Opdrachten:
[A] Beantwoord met behulp van het fragment over schisis de volgende vragen:
(i) Van wie is het promotieonderzoek?
(ii) In hoeveel procent van de gevallen komt schisis als geïsoleerde aandoening voor?
(iii) Met welke afkorting wordt een geïsoleerde verhemeltespleet aangeduid?
[B] Neem het stuk uit het fragment over schisis van "Promotie J. Roosenboom" tot en met "een complexe aandoening." over, en zet daarbij "gezichtsvorm" in de plaats van "gezichtsmorfologie".
[C] Schrijf het fragment over schisis verder, te beginnen na de laatste zin.

Promotie J. Roosenboom
In het promotieonderzoek van Jasmien Roosenboom lag de focus op het beschrijven van gezichtsmorfologie in families met een voorgeschiedenis van syndromale of niet-syndromale schisis (NSS) met behulp van geavanceerde 3D morfometrie. Het doel was inzicht te verkrijgen in de fenotype-genotype-interactie in de aandoening schisis. Schisis kan geassocieerd zijn met andere problemen in de context van een syndroom, maar meestal (70%) komt het als een geïsoleerde aandoening voor. Het is een heterogene aandoening waarin 2 groepen worden onderscheiden: gespleten lip al dan niet geassocieerd met gespleten verhemelte (CL/P) of een geïsoleerde verhemeltespleet (CP) anderzijds. NSS is een complexe aandoening.

Bronmateriaal:

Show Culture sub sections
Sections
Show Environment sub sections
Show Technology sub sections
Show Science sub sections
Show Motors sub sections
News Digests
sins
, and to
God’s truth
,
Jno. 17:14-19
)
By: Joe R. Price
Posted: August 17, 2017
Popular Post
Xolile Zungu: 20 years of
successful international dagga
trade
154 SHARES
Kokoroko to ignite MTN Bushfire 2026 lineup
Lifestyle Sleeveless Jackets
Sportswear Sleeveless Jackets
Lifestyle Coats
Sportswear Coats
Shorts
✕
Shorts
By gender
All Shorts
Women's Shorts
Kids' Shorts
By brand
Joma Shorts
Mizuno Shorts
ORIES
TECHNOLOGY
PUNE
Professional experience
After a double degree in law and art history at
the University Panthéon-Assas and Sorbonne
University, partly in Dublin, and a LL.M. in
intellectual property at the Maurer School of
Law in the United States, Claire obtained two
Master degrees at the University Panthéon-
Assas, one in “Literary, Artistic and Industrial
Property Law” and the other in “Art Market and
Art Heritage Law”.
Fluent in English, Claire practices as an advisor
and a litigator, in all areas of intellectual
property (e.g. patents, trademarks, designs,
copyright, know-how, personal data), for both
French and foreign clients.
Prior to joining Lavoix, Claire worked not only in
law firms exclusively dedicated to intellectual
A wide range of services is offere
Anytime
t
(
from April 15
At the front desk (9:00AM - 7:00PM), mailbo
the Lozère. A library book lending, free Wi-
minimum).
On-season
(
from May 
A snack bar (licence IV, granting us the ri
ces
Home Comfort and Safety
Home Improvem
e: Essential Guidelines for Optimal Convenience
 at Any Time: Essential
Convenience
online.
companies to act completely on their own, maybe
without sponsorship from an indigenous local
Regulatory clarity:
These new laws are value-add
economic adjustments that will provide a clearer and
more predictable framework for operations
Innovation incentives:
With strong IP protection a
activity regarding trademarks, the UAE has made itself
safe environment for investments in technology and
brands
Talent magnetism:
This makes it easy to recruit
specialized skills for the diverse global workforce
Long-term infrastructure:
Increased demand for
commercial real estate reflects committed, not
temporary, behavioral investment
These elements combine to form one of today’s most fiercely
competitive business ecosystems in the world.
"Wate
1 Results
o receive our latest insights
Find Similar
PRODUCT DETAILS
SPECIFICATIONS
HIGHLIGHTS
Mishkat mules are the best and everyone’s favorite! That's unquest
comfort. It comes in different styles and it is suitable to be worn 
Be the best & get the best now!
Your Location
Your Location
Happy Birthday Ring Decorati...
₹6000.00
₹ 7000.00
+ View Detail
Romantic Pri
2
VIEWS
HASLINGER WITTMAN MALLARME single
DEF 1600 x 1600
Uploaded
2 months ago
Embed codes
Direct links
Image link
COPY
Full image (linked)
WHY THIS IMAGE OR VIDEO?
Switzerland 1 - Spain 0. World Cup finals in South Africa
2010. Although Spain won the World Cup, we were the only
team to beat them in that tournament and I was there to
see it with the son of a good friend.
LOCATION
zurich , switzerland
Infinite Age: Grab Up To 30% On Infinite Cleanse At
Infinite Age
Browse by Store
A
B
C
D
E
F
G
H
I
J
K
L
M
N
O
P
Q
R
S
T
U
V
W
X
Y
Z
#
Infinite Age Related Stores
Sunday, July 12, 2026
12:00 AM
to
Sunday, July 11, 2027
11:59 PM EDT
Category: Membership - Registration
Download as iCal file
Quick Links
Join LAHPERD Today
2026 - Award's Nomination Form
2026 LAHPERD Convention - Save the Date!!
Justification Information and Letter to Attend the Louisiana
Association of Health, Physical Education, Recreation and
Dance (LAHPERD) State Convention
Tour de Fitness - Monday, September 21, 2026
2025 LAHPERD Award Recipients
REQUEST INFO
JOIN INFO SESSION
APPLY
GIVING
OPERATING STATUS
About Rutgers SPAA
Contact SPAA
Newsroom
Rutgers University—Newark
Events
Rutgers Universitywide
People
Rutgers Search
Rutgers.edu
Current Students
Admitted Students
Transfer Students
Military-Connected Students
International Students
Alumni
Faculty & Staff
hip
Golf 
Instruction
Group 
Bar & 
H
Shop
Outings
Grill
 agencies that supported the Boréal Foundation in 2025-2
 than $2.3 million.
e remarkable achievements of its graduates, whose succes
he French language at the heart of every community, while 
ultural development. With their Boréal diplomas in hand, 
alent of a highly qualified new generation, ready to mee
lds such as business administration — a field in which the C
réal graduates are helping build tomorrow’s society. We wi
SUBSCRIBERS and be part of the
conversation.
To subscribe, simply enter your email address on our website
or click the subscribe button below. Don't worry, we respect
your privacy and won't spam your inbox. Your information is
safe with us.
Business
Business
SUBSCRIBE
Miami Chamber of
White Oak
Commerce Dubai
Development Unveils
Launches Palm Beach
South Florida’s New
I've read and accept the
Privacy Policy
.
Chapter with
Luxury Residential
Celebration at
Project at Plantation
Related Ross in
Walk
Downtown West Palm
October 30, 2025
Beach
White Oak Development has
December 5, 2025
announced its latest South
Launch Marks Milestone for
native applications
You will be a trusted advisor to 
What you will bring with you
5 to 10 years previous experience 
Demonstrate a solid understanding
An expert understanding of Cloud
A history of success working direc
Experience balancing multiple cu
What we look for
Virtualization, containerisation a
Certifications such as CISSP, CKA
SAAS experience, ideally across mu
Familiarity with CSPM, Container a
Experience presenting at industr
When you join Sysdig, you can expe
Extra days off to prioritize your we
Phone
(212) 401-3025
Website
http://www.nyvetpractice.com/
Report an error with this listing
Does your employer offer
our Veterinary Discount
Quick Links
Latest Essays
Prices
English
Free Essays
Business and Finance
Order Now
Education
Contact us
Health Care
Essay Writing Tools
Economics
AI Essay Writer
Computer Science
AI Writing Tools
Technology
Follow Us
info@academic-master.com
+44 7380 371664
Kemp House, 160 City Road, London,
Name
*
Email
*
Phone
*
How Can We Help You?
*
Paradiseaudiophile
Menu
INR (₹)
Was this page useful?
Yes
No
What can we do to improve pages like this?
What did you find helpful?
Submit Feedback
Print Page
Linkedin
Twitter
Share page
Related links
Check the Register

Verwachte antwoorden:
[A]
(i) Jasmien Roosenboom
(ii) 70%
(iii) CP

[B]
Promotie J. Roosenboom
In het promotieonderzoek van Jasmien Roosenboom lag de focus op het beschrijven van gezichtsvorm in families met een voorgeschiedenis van syndromale of niet-syndromale schisis (NSS) met behulp van geavanceerde 3D morfometrie. Het doel was inzicht te verkrijgen in de fenotype-genotype-interactie in de aandoening schisis. Schisis kan geassocieerd zijn met andere problemen in de context van een syndroom, maar meestal (70%) komt het als een geïsoleerde aandoening voor. Het is een heterogene aandoening waarin 2 groepen worden onderscheiden: gespleten lip al dan niet geassocieerd met gespleten verhemelte (CL/P) of een geïsoleerde verhemeltespleet (CP) anderzijds. NSS is een complexe aandoening.

[C]
Uit het onderzoek bleek dat er variatie is in de gezichtsvorm wanneer verschillende subgroepen van niet-aangetaste verwanten van NSS-patiënten worden vergeleken. Dit illustreert de betrokkenheid van verschillende genen die via verschillende biologische mechanismen het risico op het niet-fuseren van de faciale verhevenheden verhogen.
Tevens kon Roosenboom aantonen dat de gelaatsmorfologie van patiënten met een CP en patiënten met een Pierre Robin Sequentie significant verschilt van een niet-aangetaste controlegroep en van elkaar. 3D-beeldvorming en morfometrie bleek een gevoeligere methode te zijn om het onderscheid te maken tussen deze fenotypes dan de klassiek gebruikte cefalometrie.
Daarnaast werd de 3D-gezichtsvorm van patiënten met een atypische deletie in de 22q11.2 regio gecorreleerd met hun onderliggend genotype.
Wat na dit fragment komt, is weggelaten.